**Given information:**
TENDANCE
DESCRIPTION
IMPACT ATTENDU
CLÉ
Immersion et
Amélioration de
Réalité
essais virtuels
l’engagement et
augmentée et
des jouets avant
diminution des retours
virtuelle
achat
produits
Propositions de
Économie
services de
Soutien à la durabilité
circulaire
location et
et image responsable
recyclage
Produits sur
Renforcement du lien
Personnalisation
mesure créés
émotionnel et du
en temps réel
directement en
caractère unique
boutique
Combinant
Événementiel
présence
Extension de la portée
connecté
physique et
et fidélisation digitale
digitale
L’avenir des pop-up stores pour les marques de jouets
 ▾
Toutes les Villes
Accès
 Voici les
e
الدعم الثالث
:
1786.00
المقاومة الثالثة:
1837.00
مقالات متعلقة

**What the exercise asks:** Find every line in the material above that contains the word "jouets", and copy each of those lines. Matching is case-sensitive.

**Response to this task:**
des jouets avant
L’avenir des pop-up stores pour les marques de jouets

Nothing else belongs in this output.